My question can be seen as an extension of How do diff over ssh? with a little twist.
Environment
macOS Sierra (10.12.3)
OpenSSH 7.3
Example situation
I am trying to print a diff
between two files, one of them is located on a remote host and requires sudo
for reading.
If this remote file was readable by my remote user (or if I could execute the command with the sudo flag NOPASSWD
) I would simply execute:
diff LOCALFILE <(ssh host 'cat REMOTEFILE')

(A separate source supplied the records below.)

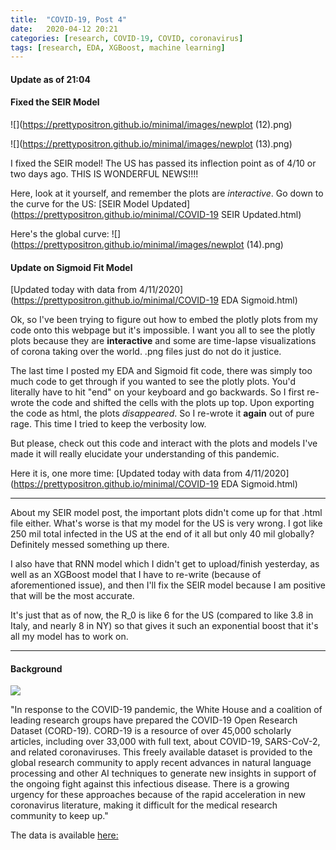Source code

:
 ```yaml
---
title:  "COVID-19, Post 4"
date:   2020-04-12 20:21
categories: [research, COVID-19, COVID, coronavirus]
tags: [research, EDA, XGBoost, machine learning]
---
```


#### Update as of 21:04 
#### Fixed the SEIR Model

![](https://prettypositron.github.io/minimal/images/newplot (12).png)

![](https://prettypositron.github.io/minimal/images/newplot (13).png)

I fixed the SEIR model! The US has passed its inflection point as of 4/10 or two days ago. THIS IS WONDERFUL NEWS!!!!

Here, look at it yourself, and remember the plots are *interactive*. Go down to the curve for the US: [SEIR Model Updated](https://prettypositron.github.io/minimal/COVID-19 SEIR Updated.html)

Here's the global curve:
![](https://prettypositron.github.io/minimal/images/newplot (14).png)


#### Update on Sigmoid Fit Model

[Updated today with data from 4/11/2020](https://prettypositron.github.io/minimal/COVID-19 EDA Sigmoid.html)

Ok, so I've been trying to figure out how to embed the plotly plots from my code onto this webpage but it's impossible. I want you all to see the plotly plots because they are **interactive** and some are time-lapse visualizations of corona taking over the world. .png files just do not do it justice. 

The last time I posted my EDA and Sigmoid fit code, there was simply too much code to get through if you wanted to see the plotly plots. You'd literally have to hit "end" on your keyboard and go backwards. So I first re-wrote the code and shifted the cells with the plots up top. Upon exporting the code as html, the plots *disappeared*. So I re-wrote it **again** out of pure rage. This time I tried to keep the verbosity low. 

But please, check out this code and interact with the plots and models I've made it will really elucidate your understanding of this pandemic. 

Here it is, one more time: [Updated today with data from 4/11/2020](https://prettypositron.github.io/minimal/COVID-19 EDA Sigmoid.html)

---

About my SEIR model post, the important plots didn't come up for that .html file either. What's worse is that my model for the US is very wrong. I got like 250 mil total infected in the US at the end of it all but only 40 mil globally? Definitely messed something up there. 

I also have that RNN model which I didn't get to upload/finish yesterday, as well as an XGBoost model that I have to re-write (because of aforementioned issue), and then I'll fix the SEIR model because I am positive that will be the most accurate.

It's just that as of now, the R_0 is like 6 for the US (compared to like 3.8 in Italy, and nearly 8 in NY) so that gives it such an exponential boost that it's all my model has to work on. 



---
#### Background

![](https://2s7gjr373w3x22jf92z99mgm5w-wpengine.netdna-ssl.com/wp-content/uploads/2020/02/coronavirus-768x432.jpg)

"In response to the COVID-19 pandemic, the White House and a coalition of leading research groups have prepared the COVID-19 Open Research Dataset (CORD-19). CORD-19 is a resource of over 45,000 scholarly articles, including over 33,000 with full text, about COVID-19, SARS-CoV-2, and related coronaviruses. This freely available dataset is provided to the global research community to apply recent advances in natural language processing and other AI techniques to generate new insights in support of the ongoing fight against this infectious disease. There is a growing urgency for these approaches because of the rapid acceleration in new coronavirus literature, making it difficult for the medical research community to keep up."

The data is available [here:](https://pages.semanticscholar.org/coronavirus-research)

However I do need to authenticate in order to execute the remote command, which means I have to allocate a pseudo-terminal with ssh -t
, and the following execution never completes:
diff LOCALFILE <(ssh -t host 'sudo cat REMOTEFILE')
Troubleshooting
ps
shows me that the ssh
process is stopped:
STAT TIME COMMAND
S+ 0:00.00 diff LOCALFILE /dev/fd/12
T 0:00.03 ssh -t host sudo cat REMOTEFILE
The ssh
process does not respond to SIGTERM at that point, and the file descriptor above does not exist:
❯ ls -l /dev/fd
total 0
crw--w---- 1 me tty 16, 2 Feb 23 17:36 0
crw--w---- 1 me tty 16, 2 Feb 23 17:36 1
crw--w---- 1 me tty 16, 2 Feb 23 17:36 2
dr--r--r-- 1 root wheel 0 Feb 23 09:33 4
Extra notes
I can observe the exact same behavior any time I use ssh -t
within a process substitution, regardless of whether a password is needed or not for sudo
(that said I understand the use of -t
is questionable if no input is expected on the remote host).
Bottom line
I'm using diff
as an example here, but my question is actually more general: is there any way to use a Bash process substitution together with a SSH pseudo-terminal allocation?